The BNT material containing superhard cBN phase and the AZW ceramic composite were compared in presented work individually to the respective reference materials. Also, different cutting speeds of 200 and 90 m/min were used for the superhard and the ceramic material, respectively (the feed rate of 0.1 mm/rev and depth of cut of 0.5 mm were the same for both insets). For such test parameters, the average lifetimes of inserts made from both materials were very similar: 11.6 and 11.3 min for BNT and AZW, respectively. To eliminate cutting speed as a variable and to compare the cutting efficiency and economy of BNT and AZW materials with each other, the Material Removal Rate (MRR) index was used (Equation (1)):

MRR = ap∙f∙Vc

(1)

This index allows to calculate the volume of material removed per time unit during machining operations such as milling, turning, drilling, and grooving. At the given test parameters, the MRR for index for BNT and AZW inserts was 10 and 4.5 cm³/min, respectively (Figure 16a). Assuming that the unit cost of a tool made from BNT material is EUR 82 and for AZW material is EUR 24 (assumption based on the prices of selected commercial grades, as the actual manufacturing costs of single samples obtained at a research unit are difficult to estimate and are certainly much higher than the costs in optimized serial production) and knowing the average lifespan of both inserts, the calculated cost of removing of 1 cubic centimetre of Inconel 718 with BNT is ~EUR 0.71 while using AZW is ~EUR 0.47 (Figure 16b).

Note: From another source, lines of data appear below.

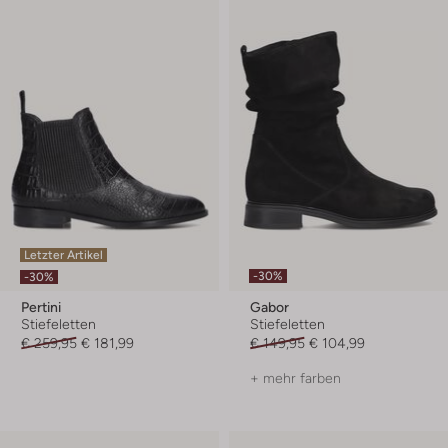
Letzter Artikel
-30%
-30%
Pertini
Gabor
Stiefeletten
Stiefeletten
€ 259,95
€ 181,99
€ 149,95
€ 104,99
+ mehr farben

The comparative tests conducted lead us to conclude that the BNT superhard composite can be classified as “premium”, because its use is associated with higher costs but also gives significantly greater machining efficiency. In contrast, while AZW composite ranks at the top of its class among advanced ceramic materials, it offers lower efficiency compared to the superhard material. However, using inserts made from AZW results in a significantly lower unit cost for removing a unit volume of the workpiece. These factors should be considered when designing tool materials.

4. Conclusions

Two types of cutting tool materials intended for machining Inconel 718 superalloy were prepared and investigated. The first material was a superhard composite sintered from the cBN-TiN-Ti₃SiC₂ system using the HPHT method, while the second was a ceramic composite sintered from the Al₂O₃–ZrO₂–WC system using SPS.

For the cBN-TiN-Ti₃SiC₂ system, many reactions occurred during sintering due to the highly reactive Ti compounds forming the bonding phase, resulting in a final phase composition of the BNT superhard composite that differed significantly from the initial composition. In contrast, the phase composition of the AZW ceramic composite remained consistent before and after sintering.

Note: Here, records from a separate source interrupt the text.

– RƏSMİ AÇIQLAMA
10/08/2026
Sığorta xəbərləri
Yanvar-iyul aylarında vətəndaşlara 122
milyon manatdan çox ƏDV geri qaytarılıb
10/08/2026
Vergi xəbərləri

The relative density of the samples sintered at optimized temperatures in both cases was nearly 100%. However, it should be noted that for the BNT composite, the reference values are based on the initial composition, so the relative density of this material should be considered indicative only. The Young’s modulus values of 580 GPa for BNT and 470 GPa for AZW, along with hardness values of 26 GPa for BNT and 21 GPa for AZW, indicate that both materials perform well within their respective classes.

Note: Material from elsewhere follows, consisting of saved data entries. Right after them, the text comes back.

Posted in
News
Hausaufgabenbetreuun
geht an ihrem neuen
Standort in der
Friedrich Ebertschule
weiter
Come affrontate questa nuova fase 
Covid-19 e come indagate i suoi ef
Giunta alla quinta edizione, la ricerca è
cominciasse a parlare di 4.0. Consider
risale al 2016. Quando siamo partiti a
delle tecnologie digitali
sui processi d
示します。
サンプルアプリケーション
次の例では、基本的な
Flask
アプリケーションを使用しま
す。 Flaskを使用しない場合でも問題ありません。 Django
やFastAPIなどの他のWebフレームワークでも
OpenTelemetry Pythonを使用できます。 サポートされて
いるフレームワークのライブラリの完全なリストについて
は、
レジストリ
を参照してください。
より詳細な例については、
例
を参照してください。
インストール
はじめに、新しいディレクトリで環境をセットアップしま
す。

Inserts made from both materials demonstrated excellent cutting properties, with average tool lifetimes comparable to top commercial products in their classes. Comparing the inserts with each other, it can be seen that the insert made from BNT superhard composite exhibited better performance, showing a material removal rate of 10 cm³/min, while the insert made from AZW ceramic composite achieved an MRR of 4.5 cm³/min. The unit cost of removing workpiece material with the BNT insert was higher (~EUR 0.71/cm³) than that when using the AZW insert (~EUR 0.47/cm³).

The cutting inserts developed in this work can effectively meet market demands, whether the focus is on achieving the highest machining efficiency or on cost considerations. However, to fully harness the potential of these materials, systematic research is required. This includes further optimization of the HPHT sintering parameters for the BNT composite, as well as conducting cutting tests on both BNT and AZW composite inserts during the machining of various hard-to-cut alloys using different combinations of cutting parameters.